# Defuniak Springs Lake Reports



## johnson867 (Mar 1, 2008)

Spent a few days up in Defuniak Springs on King,Imperial, and Juniper lakes last week.Great luck on Kingand Imperial, but Juniper Lake was dead. Caught one bass on Juniper. They drained it to kill off the grass acouple years ago and although it did nothing to kill the grass as there is still an over abundance, the fishing is very poor there. You think they would learn. However, King and Imperial made up for it as we had great success. Most were caught on 5" wave worms either black w/blue flakes, laminate and watermelon colors.A few were caught on top water rapalas. And yes, my wife's was bigger.


----------



## F|nz (Sep 16, 2008)

Good looking Bass there..thanks for the report. Sorry to hear that Juniper was not so good for you. My family owns a house on Juniper and i remember the draw down a couple years ago. There are some nice bass in there though...last fall a neighbor got a 9.5 out of there.
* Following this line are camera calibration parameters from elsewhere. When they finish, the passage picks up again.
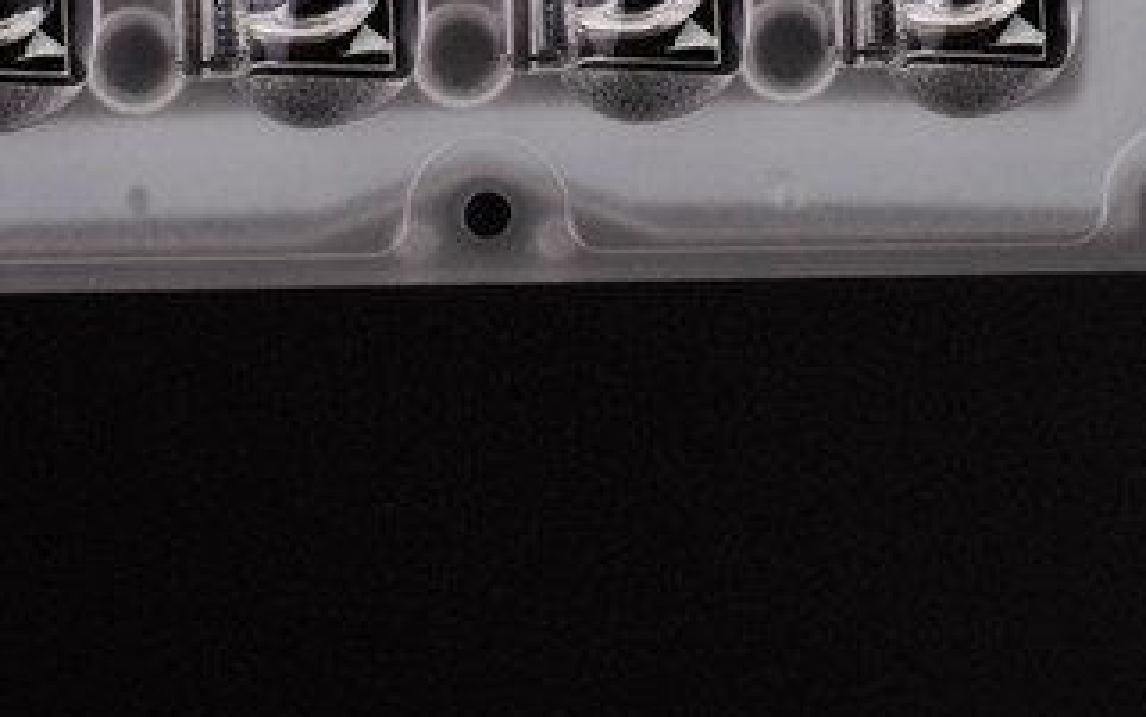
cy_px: -146
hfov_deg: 9.2
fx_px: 7125
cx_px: 171
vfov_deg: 5.7
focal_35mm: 228
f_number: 18
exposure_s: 1/125
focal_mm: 60
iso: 100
When they had the draw down they left a fairly good area with water in it...It was fished heavy with little water and most fish were caught...but many survived.


----------



## fwbfishhead (Feb 4, 2009)

i seen a 12lb bass come out of juniperabout a month ago, it was cought buy a guy that lives on the lake.the fishate a 4in plastic worm june bug color.


----------



## fwbfishhead (Feb 4, 2009)

has anyone ever fished lake stanley over in defuniak it looks like it would be a nice place to fish from what ive been told there are not any stumps like juniper


----------